5:0 zur Pause, 5:1 nach 90 Minuten – der FC Bayern rückte mit einer Glanzleistung gegen bis zu diesem Spieltag überzeugende Leverkusener die Verhältnisse in der Fußballbundesliga zurecht, die in ihrer Geschichte schon so ziemlich alles erlebt hat. Bis auf eine Leverkusener Meisterschaft natürlich – was auch über die Saison 2021/2022 hinaus Bestand haben dürfte.
„Wenn das ein Test war, haben wir ihn nicht bestanden“, erklärte Bayer-torwart Lukas Hradecky nach der höchsten Leverkusener Heimniederlage in der Bundesliga. Das Topspiel war für die Außendarstellung der höchsten deutschen Spielstars klasse eher kontraproduktiv: In der ersten Halbzeit machten die Bayern mit vier Toren in sieben Minuten deutlich, wie konkurrenzlos sie in Deutschland sind, wenn es drauf ankommt. Als sie ein, zwei Gänge zurücksteckten, hatte das Spiel zwar immer noch Strafraumszenen, aber eben null Spannung. „Wir hatten unfassbar viele Abschlusssituationen“, erklärte selbst Bayern-trainer
Julian Nagelsmann erstaunt. „Sowas“, sagte Hradecky mit einem Kopfschütteln, „reicht nicht aus, um in der Bundesliga zu gewinnen.“
Duelle zwischen dem FC Bayern und Leverkusen haben im positiven Sinne einen langen Bart, weil sie fußballerische Delikatessen sind. Mit dem Aufeinandertreffen der beiden 18 Jahre alten Florian Wirtz und Jamal Musiala, für die „Jung
des deutschen Fußballs“mit Abstand die zurückhaltendste Bezeichnung derzeit ist, denen aber kaum mehr als ein bisschen Flaum im Gesicht sprießt, sollte die Rivalität frischen Schwung bekommen.
Aus dem Ansinnen wurde nichts, da einmal für den Münchener Musiala der Arbeitstag erst mit der Einwechslung in der 64. Minute begann und darüber hinaus die Kräfte im Spitzenspiel so ungleich verteilt waren. Der Rekordmeister war den Hausherren um den indisponierten Kouakou Kossounou, Nadiem Amiri und Paulinho in allen Belangen überlegen. Und Wirtz, dem Joshua Kimmich rund um den Mittelkreis nicht von der Pelle rückte, wurde vor seiner Auswechslung in der 79. Minute auch nur durch die Vorarbeit zum 1:5 wahrgenommen.
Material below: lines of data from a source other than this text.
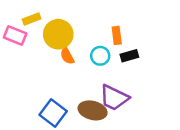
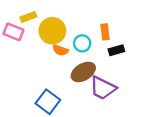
orange semicircle: (67, 56) -> (60, 50), turned -42
cyan circle: (100, 56) -> (82, 43), moved
brown ellipse: (93, 110) -> (83, 72), moved, turned -45

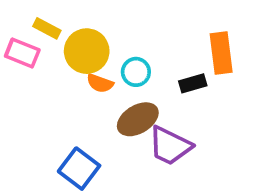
yellow rectangle: (28, 17) -> (47, 28), turned 49
orange rectangle: (105, 32) -> (221, 53), moved, size x1.5

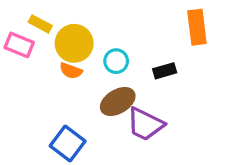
orange rectangle: (221, 53) -> (197, 27), moved
orange semicircle: (100, 83) -> (71, 71), moved

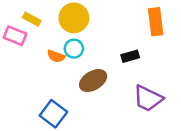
yellow circle: (74, 43) -> (74, 18), moved
cyan circle: (116, 61) -> (74, 49), moved
purple trapezoid: (145, 124) -> (148, 98), moved

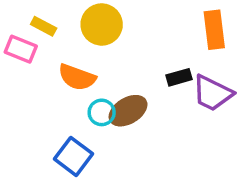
cyan circle: (74, 49) -> (102, 112), moved
orange semicircle: (56, 56) -> (77, 77), size x1.5
purple trapezoid: (148, 98) -> (212, 93), moved

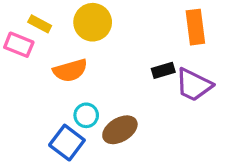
orange semicircle: (77, 77) -> (70, 70), turned -36
brown ellipse: (128, 111) -> (120, 130), moved
cyan circle: (102, 112) -> (86, 115), moved

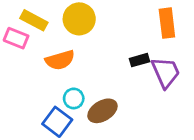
yellow rectangle: (40, 24) -> (34, 20), size x1.4
purple trapezoid: (194, 85) -> (166, 72), turned -140

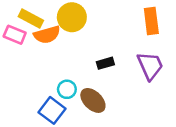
orange semicircle: (60, 60) -> (47, 35), moved
black rectangle: (140, 60) -> (105, 63), moved
brown ellipse: (102, 111) -> (93, 100), turned 75

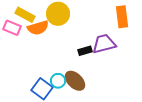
purple trapezoid: (150, 66) -> (104, 44), moved, turned -80
cyan circle: (67, 89) -> (58, 81), moved

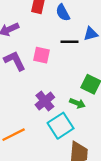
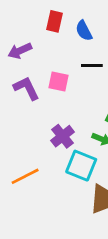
cyan square: (61, 126) -> (81, 166), turned -35

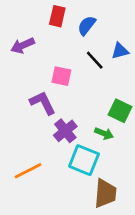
blue semicircle: (84, 31) -> (87, 25), turned 66
black line: (92, 65) -> (95, 60), turned 48
purple L-shape: (26, 88) -> (43, 103), moved

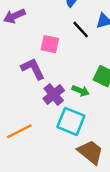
green arrow: (104, 133) -> (81, 91), moved
brown trapezoid: (105, 193) -> (90, 152), turned -56

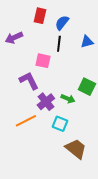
black line: (81, 30) -> (59, 44), moved, turned 49
cyan square: (71, 121) -> (60, 124), size x0.7
orange line: (19, 131) -> (26, 121), moved

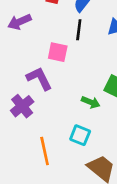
purple cross: (46, 102) -> (22, 106), moved
orange line: (26, 121) -> (45, 151), moved, turned -75

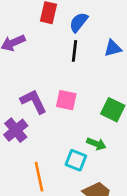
pink square: (58, 52) -> (66, 100), moved
green arrow: (91, 102) -> (96, 144), moved

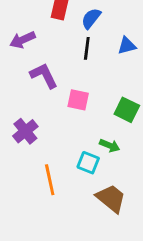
purple L-shape: (34, 101) -> (44, 76), moved

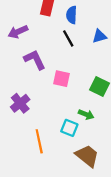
blue semicircle: (91, 18) -> (72, 15), turned -36
black line: (87, 48) -> (68, 38), turned -36

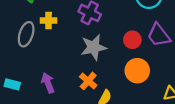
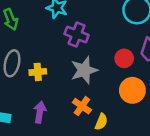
yellow cross: (49, 21) -> (38, 72), moved
purple arrow: (48, 83) -> (40, 112), turned 36

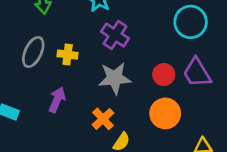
yellow cross: (38, 72) -> (68, 55), moved
purple arrow: (40, 112) -> (57, 100), moved

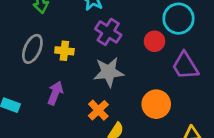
red circle: (164, 75) -> (154, 41), moved

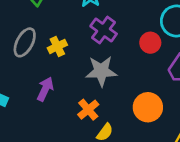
yellow cross: (64, 51) -> (57, 46), turned -36

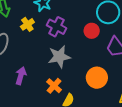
yellow cross: (57, 46) -> (27, 24), moved

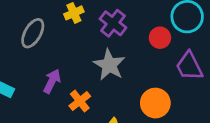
gray star: (59, 57) -> (109, 65), turned 30
orange cross: (54, 86) -> (80, 101), moved

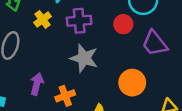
purple cross: (113, 23) -> (79, 21), turned -30
orange cross: (80, 101) -> (65, 96), turned 30

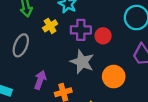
red circle: (123, 24) -> (103, 36), moved
orange circle: (132, 83) -> (114, 77), moved

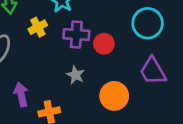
gray star: (82, 62) -> (75, 75), size x0.6
purple arrow: (40, 80) -> (21, 95), turned -36

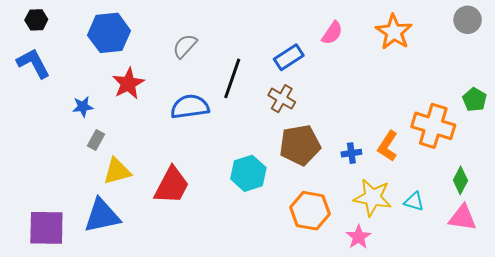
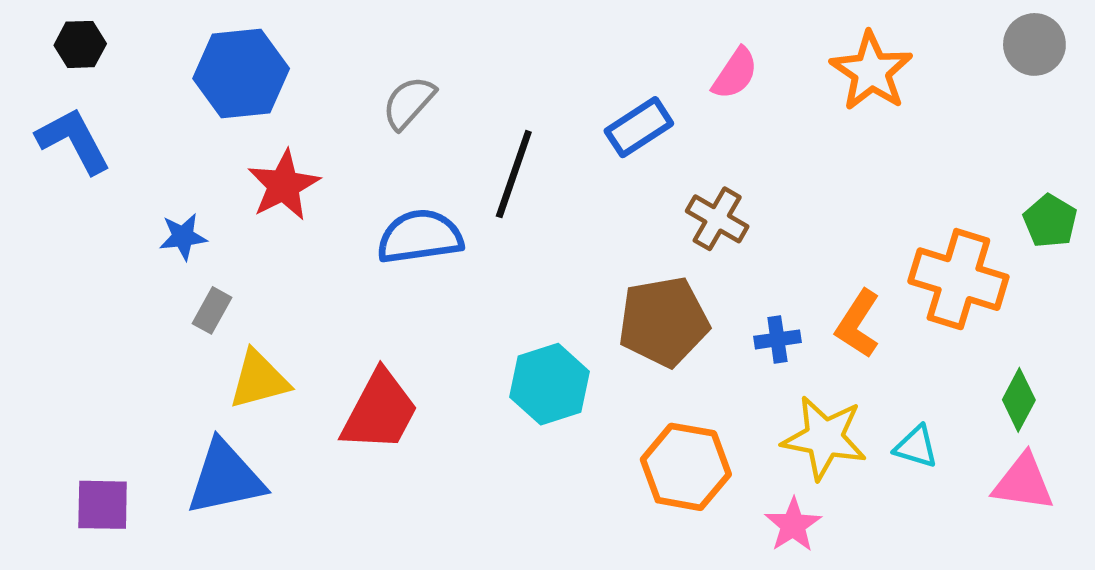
brown cross: (282, 99) -> (717, 219), moved
purple square: (46, 228) -> (103, 505), size x0.7

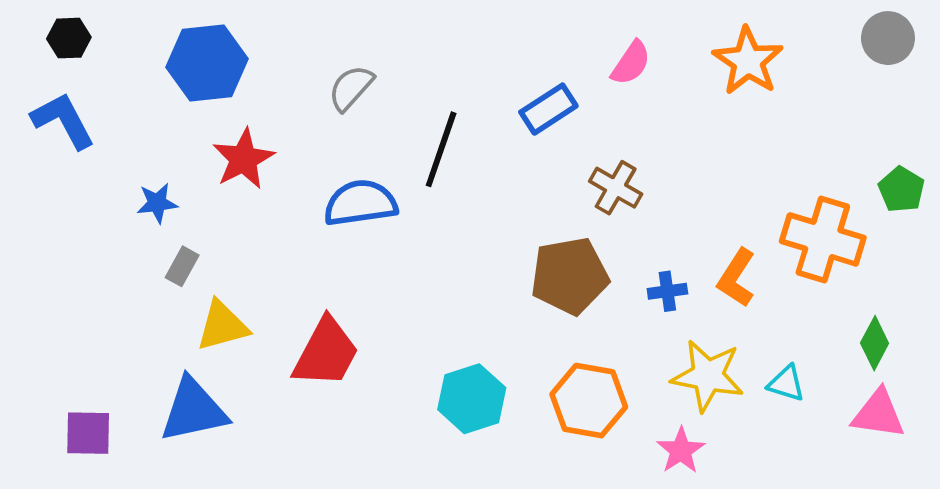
cyan hexagon: (550, 384) -> (472, 399), moved

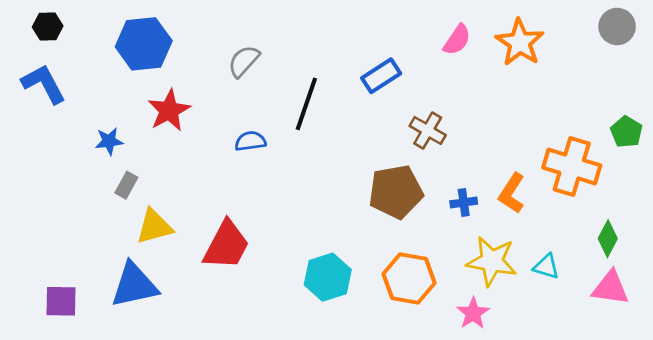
pink semicircle: (631, 63) -> (457, 40), moved
blue semicircle: (360, 203) -> (250, 141), size x0.6

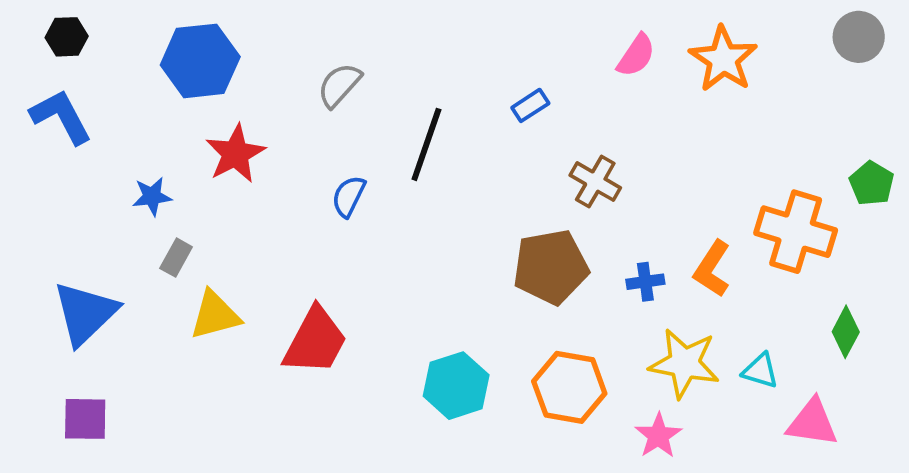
blue rectangle: (381, 76) -> (530, 105), size x0.7
blue semicircle: (250, 141) -> (349, 196), turned -56
blue triangle: (134, 285) -> (85, 313), moved, turned -32
pink triangle: (610, 288) -> (812, 423), moved

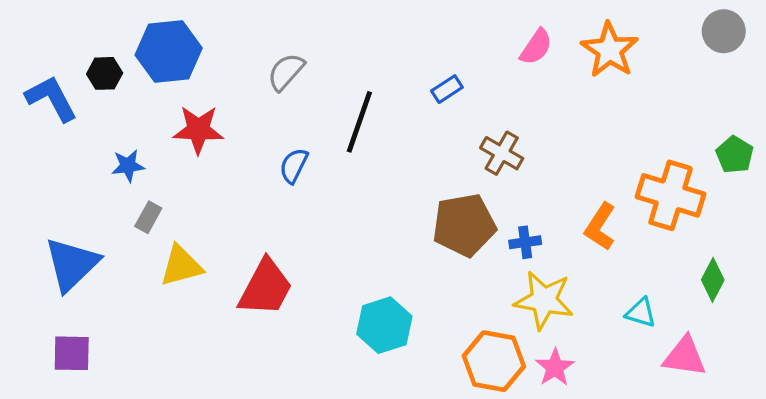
black hexagon: (67, 37) -> (105, 73), moved
red star: (235, 154) -> (198, 130), turned 30
blue cross: (645, 282) -> (525, 242), moved
yellow star: (684, 363) -> (544, 300), moved
orange hexagon: (569, 387) -> (494, 361), moved

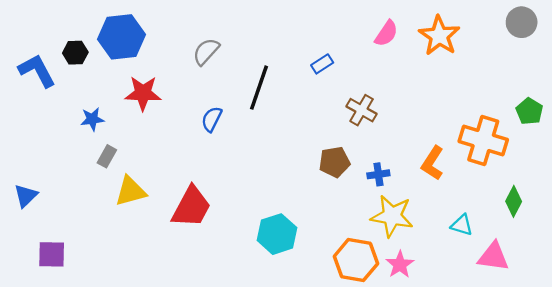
brown pentagon: (464, 225) -> (334, 162), size x0.7
blue triangle: (72, 264) -> (26, 196), moved, size x0.6

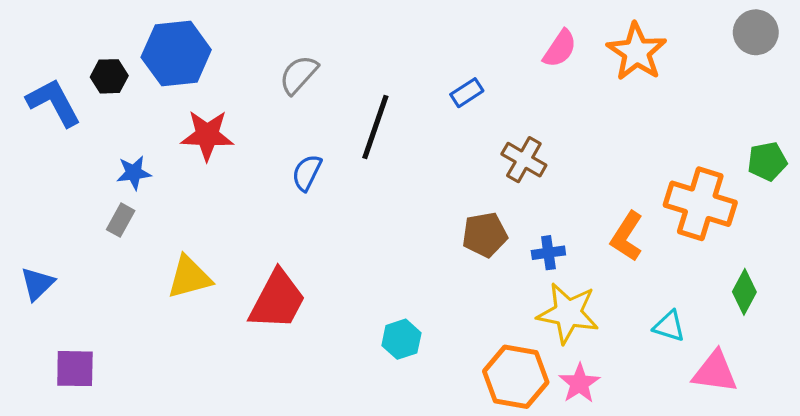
green pentagon: (529, 111) -> (767, 161), turned 30
gray rectangle: (107, 156) -> (121, 220), moved
cyan hexagon: (277, 234) -> (401, 339), size x0.7

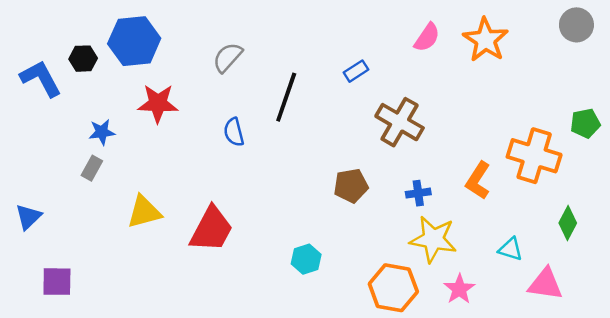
brown cross: (524, 160) -> (400, 122), size x1.4
blue semicircle: (307, 173) -> (234, 132), turned -40
brown pentagon: (485, 235) -> (351, 186), moved
pink star: (579, 383) -> (459, 289), moved

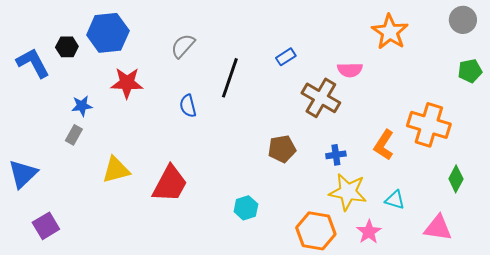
pink semicircle: (427, 37) -> (350, 70), moved, turned 55
green pentagon: (585, 123) -> (470, 71), moved
blue triangle: (28, 217) -> (23, 174), size x1.4
cyan triangle: (510, 249) -> (395, 200), moved
purple square: (57, 282) -> (46, 226), turned -32

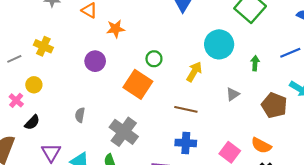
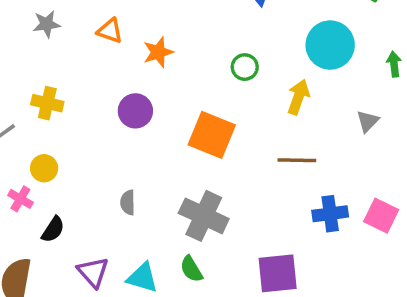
green circle: (154, 59) -> (245, 67), moved
blue cross: (186, 143) -> (330, 214), moved

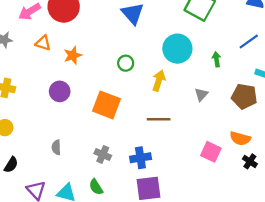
blue cross: (330, 214) -> (140, 158), moved
gray cross: (204, 216) -> (103, 154), size x0.6

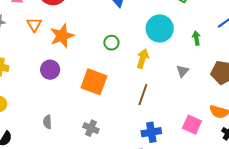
orange triangle: (43, 43) -> (34, 25), turned 42
orange star: (73, 55) -> (62, 36), size x1.4
brown line: (159, 119) -> (143, 95), turned -70
blue cross: (140, 158) -> (151, 132), moved

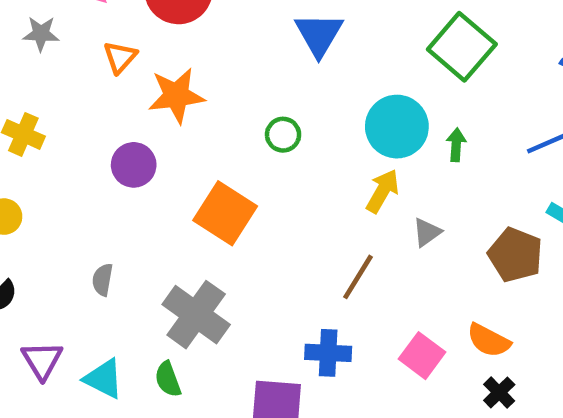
green arrow: (196, 38) -> (456, 145), moved
yellow arrow: (143, 59) -> (383, 191), moved
brown line: (143, 95) -> (358, 277), moved
gray cross: (91, 128) -> (196, 315), size x1.8

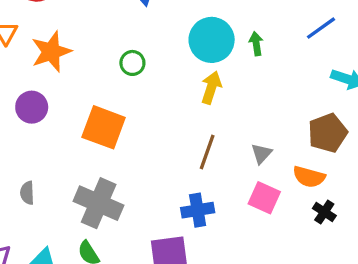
gray triangle: (427, 232) -> (261, 153), moved
brown pentagon: (515, 255) -> (328, 133), moved, turned -30

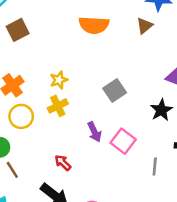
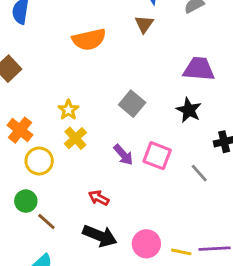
gray line: (155, 166) -> (199, 173), turned -30

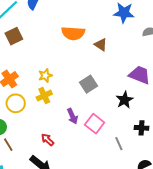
brown triangle: (144, 24) -> (101, 45), moved, turned -48

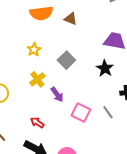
yellow star: (45, 75) -> (34, 50), moved
yellow cross: (44, 96) -> (37, 79), moved
pink square: (95, 124) -> (81, 112), moved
Was sonst eine entbehrliche Floskel ist, hatte aus Leverkusener Sicht an diesem Sonntag traurige Berechtigung: „Die erste Halbzeit war brutal. Der Sieg der Bayern war auch in der Höhe verdient“, erklärte Bayertrainer Gerardo Seoane erkennbar niedergeschlagen. Leroy Sané wirbelte die Bayer-abwehr durcheinander, Gnabry tänzelte durch die löchrigen Reihen, Lewandowski beendete seine temporäre Krise von zwei Bundesliga-partien ohne Treffer gar mit einem Hacken-traumtor.
„Fünf Tore in 45 Minuten, das belegt, was für einen Fußball wir gespielt haben“, so der Weltfußballer. Mit seinem Doppelpack schloss Lewandowski in der Torjägerliste wieder zu Dortmunds Erling Haaland auf und erinnerte an den einzigen Gegner im Titelkampf: Am 4. Dezember spielt Bayern in Dortmund. Der BVB, mit einem Punkt Rückstand Zweiter, wird sich dann so oder so nicht „Ihr werdet nie Deutscher Meister“anhören müssen.